Денисенко тоже встрепенулся:
– Как же это так, Ванюх? Война же идёт! Какая может быть гармонь? Что у вас за деревня такая? Несознательная какая-то.
– Деревня хорошая. Весёлая, – мечтательно продолжал Ванюха. – Журавлихой называется. Шестьдесят семь дворов. Девки, главное дело, все гладкие, справные. Яблоками пахнут.
– Какими ещё яблоками? Девка она и есть девка. Девкой и пахнет.
– Нет, – спокойно и уверенно возразил курсант, – наши, журавлихинские, яблоком пахнут. Точно говорю вам. Ребя, а что, живы будем, айда ко мне в Журавлиху! От Подольска недалеко. На поезде меньше суток.
– Девок твоих нюхать? Или гармонисту морду бить?
– Да ну его. В Журавлихе и без Таньки девок много. Невест себе выберете любых. Точно говорю вам.
– Девки, братцы, везде хорошие. Только не про нас они…
А сержант Смирнов вдруг пропел фальшивым голосом:
- Гармонист, гармонист,
- Положи меня под низ.
- А я встану погляжу,
- Хорошо ли я лежу.
– Пошёл ты к чёрту, сержант, со своим похабством!
Некоторое время ехали молча. Слушали, как гудит мотор и гремят внизу колёса. Иногда грузовик притормаживал, что-то объезжал.
– Что там такое?
– Воронки. Вон, посмотрите, свеженькие.
– Обстрел? Или бомбёжка?
– Какая разница…
– Большая. Если обстрел, то, значит, германы рядом.
– Может, и рядом.
– Да, ребя, хорошо было до войны…
И Воронцова кольнуло это «до войны», произнесённое уже не раз за последние дни. Видать, прав был, дед Евсей: германца скоро не одолеть. Вон он как прёт. Фронт прорвал на всю глубину. Сколько ж у него танков и самолётов, если наши такой силой не смогли остановить его? Если на Десне его не удержали, то что против него мы? На какой-то речке, которую не только танки, но и куры вброд, должно быть, переходят, гузку не замочив. Но об этом лучше помалкивать…
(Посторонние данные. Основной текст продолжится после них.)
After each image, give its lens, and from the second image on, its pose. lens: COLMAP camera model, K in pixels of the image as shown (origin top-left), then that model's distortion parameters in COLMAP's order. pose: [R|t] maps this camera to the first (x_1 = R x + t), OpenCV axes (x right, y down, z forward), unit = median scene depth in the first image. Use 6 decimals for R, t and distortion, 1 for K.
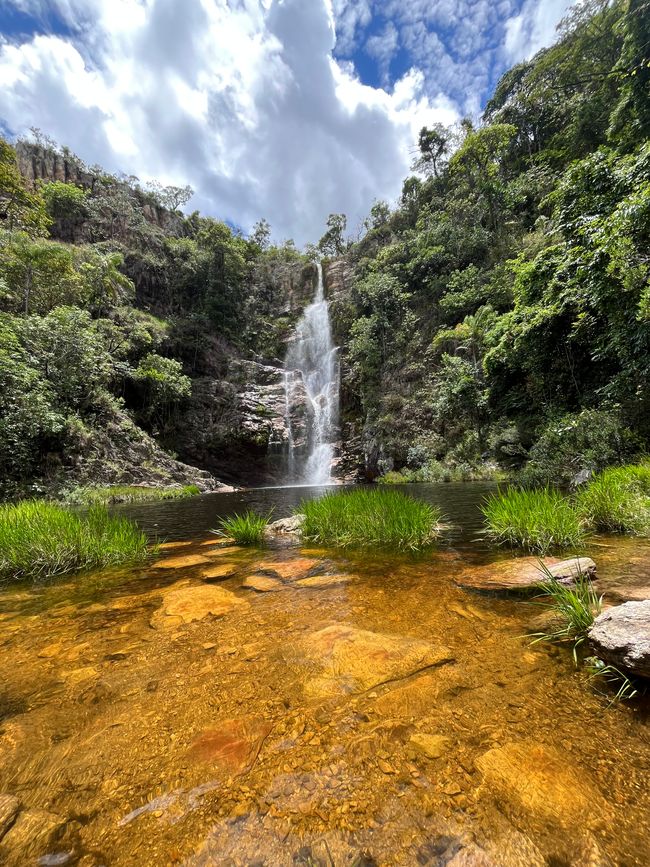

Курсанты уже и не пытались дремать. Постукивали подошвами сапог и прикладами новеньких СВТ по деревянному настилу кузова, ощупывали подсумки и штык-ножи в металлических ножнах на ремнях, поглаживали вещмешки, в которых лежали кое-какие личные вещи: смена тёплого белья, комплект запасных портянок, вафельное полотенце – всё новенькое, выданное старшиною прямо со склада. Там же на самом дне лежали пакеты с сухим пайком. Так, продукты снизу, приказал уложить ранцы помкомвзвода Гаврилов. Теперь они поняли, почему.
Полевой кухни у шестой роты не было. Обещали прислать следом. Будет ли она, кухня? Будет ли горячая каша и кипяток для чая? А сухпай – вот он, в ранце, пощупать можно, погладить, понюхать.
Самозарядные винтовки им выдали совсем недавно. К ним курсанты ещё и привыкнуть как следует не успели. Когда в затворный механизм попадала земля, самозарядки частенько заклинивало. Так что обращения они требовали более нежного, чем старушки с четырёхгранными штыками. Но из новеньких самозарядок взвод палил всё же гуще, веселее, и пули скорее сметали мишени.